→ DIRECTIONS FOR THIS TASK: Your task is to reproduce, exactly and only, the lines running from the line containing "middle pip: (682, 407)" to the end of the data below, both included.

━━ RECORDS SHOWN ━━

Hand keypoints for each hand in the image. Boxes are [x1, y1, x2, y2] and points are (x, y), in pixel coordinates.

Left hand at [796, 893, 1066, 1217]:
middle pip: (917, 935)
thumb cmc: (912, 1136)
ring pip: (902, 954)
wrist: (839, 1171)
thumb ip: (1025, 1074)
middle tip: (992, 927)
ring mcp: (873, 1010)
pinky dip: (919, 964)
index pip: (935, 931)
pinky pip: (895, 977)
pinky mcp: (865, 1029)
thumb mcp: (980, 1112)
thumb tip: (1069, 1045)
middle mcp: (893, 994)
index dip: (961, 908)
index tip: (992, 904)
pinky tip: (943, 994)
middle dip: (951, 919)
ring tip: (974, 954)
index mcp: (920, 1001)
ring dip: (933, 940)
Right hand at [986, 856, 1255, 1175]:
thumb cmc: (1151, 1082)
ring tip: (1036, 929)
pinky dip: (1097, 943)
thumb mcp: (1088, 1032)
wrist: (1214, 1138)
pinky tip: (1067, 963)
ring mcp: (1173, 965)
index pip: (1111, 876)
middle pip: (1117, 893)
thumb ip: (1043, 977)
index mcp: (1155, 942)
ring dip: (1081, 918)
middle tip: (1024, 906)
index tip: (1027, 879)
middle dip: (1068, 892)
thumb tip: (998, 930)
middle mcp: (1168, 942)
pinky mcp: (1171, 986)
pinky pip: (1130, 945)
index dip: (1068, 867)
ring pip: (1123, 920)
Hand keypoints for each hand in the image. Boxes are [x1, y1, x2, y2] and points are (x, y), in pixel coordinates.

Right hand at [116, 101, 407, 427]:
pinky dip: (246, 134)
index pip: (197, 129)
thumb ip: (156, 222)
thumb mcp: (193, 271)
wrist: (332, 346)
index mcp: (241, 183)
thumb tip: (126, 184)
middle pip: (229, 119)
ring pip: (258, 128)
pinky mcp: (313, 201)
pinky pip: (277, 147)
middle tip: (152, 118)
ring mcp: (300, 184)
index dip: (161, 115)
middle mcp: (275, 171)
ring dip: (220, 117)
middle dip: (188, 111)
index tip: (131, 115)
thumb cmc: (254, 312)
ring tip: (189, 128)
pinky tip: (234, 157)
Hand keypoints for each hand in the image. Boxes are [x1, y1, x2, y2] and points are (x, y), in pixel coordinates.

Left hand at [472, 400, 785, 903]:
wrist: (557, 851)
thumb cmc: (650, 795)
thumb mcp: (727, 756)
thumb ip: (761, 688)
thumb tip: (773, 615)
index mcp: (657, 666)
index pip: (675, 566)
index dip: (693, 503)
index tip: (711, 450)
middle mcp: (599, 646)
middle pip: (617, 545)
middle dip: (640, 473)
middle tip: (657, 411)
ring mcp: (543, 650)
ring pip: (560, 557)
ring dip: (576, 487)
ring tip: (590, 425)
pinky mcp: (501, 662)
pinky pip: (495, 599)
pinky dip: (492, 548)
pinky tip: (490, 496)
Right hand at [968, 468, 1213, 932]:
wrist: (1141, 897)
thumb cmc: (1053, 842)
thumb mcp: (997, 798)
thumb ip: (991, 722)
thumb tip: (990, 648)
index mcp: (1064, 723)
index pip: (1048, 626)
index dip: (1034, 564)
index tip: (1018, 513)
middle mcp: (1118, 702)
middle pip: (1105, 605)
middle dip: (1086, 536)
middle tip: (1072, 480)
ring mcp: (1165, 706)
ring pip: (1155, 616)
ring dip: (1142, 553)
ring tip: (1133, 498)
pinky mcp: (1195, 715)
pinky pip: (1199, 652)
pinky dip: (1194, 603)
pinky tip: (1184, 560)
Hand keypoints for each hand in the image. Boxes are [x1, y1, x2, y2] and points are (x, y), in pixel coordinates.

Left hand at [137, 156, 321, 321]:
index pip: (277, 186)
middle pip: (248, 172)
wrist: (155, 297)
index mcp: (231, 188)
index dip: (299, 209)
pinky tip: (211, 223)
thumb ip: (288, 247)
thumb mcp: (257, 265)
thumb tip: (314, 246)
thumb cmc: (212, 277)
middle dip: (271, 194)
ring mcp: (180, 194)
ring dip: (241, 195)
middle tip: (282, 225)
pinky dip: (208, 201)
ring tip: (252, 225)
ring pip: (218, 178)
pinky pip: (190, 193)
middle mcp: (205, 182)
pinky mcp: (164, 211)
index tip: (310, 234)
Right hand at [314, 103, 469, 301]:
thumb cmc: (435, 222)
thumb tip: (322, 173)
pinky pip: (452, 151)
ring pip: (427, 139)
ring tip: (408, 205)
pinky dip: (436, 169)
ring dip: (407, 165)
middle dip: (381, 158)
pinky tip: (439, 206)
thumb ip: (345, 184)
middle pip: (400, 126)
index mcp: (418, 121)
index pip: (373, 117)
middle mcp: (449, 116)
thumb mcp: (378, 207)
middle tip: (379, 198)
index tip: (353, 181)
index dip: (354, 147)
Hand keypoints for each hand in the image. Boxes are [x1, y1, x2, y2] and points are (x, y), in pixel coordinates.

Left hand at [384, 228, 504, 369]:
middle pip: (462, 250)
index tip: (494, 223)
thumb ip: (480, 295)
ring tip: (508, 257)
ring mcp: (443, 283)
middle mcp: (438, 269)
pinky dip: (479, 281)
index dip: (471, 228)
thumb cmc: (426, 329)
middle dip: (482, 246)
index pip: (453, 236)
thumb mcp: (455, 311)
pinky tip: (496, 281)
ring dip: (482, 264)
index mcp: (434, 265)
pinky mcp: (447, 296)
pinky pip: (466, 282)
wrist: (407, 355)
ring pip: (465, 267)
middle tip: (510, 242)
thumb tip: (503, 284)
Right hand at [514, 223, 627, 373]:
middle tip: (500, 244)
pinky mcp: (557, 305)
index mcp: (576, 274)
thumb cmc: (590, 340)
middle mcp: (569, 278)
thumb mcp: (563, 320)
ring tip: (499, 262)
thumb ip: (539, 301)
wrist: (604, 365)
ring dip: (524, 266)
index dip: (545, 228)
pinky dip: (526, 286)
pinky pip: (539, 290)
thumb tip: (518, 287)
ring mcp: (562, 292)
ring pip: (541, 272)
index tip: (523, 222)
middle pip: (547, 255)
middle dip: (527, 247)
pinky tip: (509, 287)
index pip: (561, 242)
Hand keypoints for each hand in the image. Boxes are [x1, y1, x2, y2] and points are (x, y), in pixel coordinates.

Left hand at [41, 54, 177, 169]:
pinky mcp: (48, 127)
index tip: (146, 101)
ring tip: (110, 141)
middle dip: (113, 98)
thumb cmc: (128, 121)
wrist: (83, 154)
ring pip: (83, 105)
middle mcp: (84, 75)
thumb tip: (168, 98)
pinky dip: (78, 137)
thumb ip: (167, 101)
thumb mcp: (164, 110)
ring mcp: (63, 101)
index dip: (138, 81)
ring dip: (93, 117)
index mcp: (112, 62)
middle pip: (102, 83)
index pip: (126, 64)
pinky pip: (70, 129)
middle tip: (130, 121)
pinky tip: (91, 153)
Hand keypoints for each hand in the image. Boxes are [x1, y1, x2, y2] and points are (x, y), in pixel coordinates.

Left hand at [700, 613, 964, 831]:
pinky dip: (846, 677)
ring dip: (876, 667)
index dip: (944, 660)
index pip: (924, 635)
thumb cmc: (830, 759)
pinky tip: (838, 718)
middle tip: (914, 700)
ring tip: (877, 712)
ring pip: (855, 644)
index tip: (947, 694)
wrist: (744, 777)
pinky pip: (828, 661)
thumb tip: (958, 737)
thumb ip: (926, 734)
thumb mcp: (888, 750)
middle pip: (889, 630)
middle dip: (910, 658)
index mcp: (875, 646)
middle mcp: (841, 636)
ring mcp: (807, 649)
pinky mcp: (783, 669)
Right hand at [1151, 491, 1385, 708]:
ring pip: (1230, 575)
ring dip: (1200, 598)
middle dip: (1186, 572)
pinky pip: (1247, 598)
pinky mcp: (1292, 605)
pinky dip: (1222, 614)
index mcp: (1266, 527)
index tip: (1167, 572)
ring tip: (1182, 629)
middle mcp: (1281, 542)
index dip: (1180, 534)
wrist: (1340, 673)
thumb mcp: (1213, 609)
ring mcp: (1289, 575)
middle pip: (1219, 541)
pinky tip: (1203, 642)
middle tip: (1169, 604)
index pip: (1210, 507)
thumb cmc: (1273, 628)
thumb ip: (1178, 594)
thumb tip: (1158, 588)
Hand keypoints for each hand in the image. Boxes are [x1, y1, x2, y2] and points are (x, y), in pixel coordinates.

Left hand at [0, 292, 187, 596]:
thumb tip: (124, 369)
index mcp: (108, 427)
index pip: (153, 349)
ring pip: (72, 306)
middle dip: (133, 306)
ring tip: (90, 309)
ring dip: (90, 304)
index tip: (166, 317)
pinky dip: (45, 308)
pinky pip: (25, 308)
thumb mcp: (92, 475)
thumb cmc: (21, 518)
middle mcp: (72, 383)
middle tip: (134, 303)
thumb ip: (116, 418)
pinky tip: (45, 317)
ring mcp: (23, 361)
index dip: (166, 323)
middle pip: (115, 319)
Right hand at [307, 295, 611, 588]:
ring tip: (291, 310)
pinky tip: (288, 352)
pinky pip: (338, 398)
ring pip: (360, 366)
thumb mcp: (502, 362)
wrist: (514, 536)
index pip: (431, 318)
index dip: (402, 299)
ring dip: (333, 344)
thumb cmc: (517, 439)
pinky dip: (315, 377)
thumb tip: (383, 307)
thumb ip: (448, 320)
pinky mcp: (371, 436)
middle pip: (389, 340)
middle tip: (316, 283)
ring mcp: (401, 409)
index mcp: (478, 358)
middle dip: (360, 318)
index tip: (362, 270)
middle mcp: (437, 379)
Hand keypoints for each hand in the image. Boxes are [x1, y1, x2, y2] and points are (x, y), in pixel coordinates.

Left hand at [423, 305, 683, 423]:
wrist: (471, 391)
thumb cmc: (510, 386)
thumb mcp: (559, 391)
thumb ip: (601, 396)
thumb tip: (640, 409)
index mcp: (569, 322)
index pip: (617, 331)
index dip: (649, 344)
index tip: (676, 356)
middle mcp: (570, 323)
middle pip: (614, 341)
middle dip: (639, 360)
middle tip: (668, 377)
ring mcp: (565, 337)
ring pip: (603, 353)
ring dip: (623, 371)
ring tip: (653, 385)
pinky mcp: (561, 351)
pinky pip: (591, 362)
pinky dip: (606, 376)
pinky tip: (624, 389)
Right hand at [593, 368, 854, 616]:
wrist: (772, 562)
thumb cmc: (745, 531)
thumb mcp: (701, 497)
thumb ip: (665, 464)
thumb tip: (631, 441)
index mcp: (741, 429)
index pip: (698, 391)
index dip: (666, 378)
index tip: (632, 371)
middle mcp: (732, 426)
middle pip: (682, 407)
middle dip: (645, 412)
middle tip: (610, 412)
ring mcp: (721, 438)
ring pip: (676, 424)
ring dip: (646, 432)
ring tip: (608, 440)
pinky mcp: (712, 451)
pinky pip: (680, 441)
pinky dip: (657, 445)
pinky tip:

━━━

→ YOUR RESPONSE:
middle pip: (682, 407)
middle dip: (645, 412)
middle tip: (610, 412)
ring mcp: (721, 438)
ring pip: (676, 424)
ring dip: (646, 432)
ring tip: (608, 440)
pinky mcp: (712, 451)
pinky pip: (680, 441)
pinky dip: (657, 445)
pinky tip:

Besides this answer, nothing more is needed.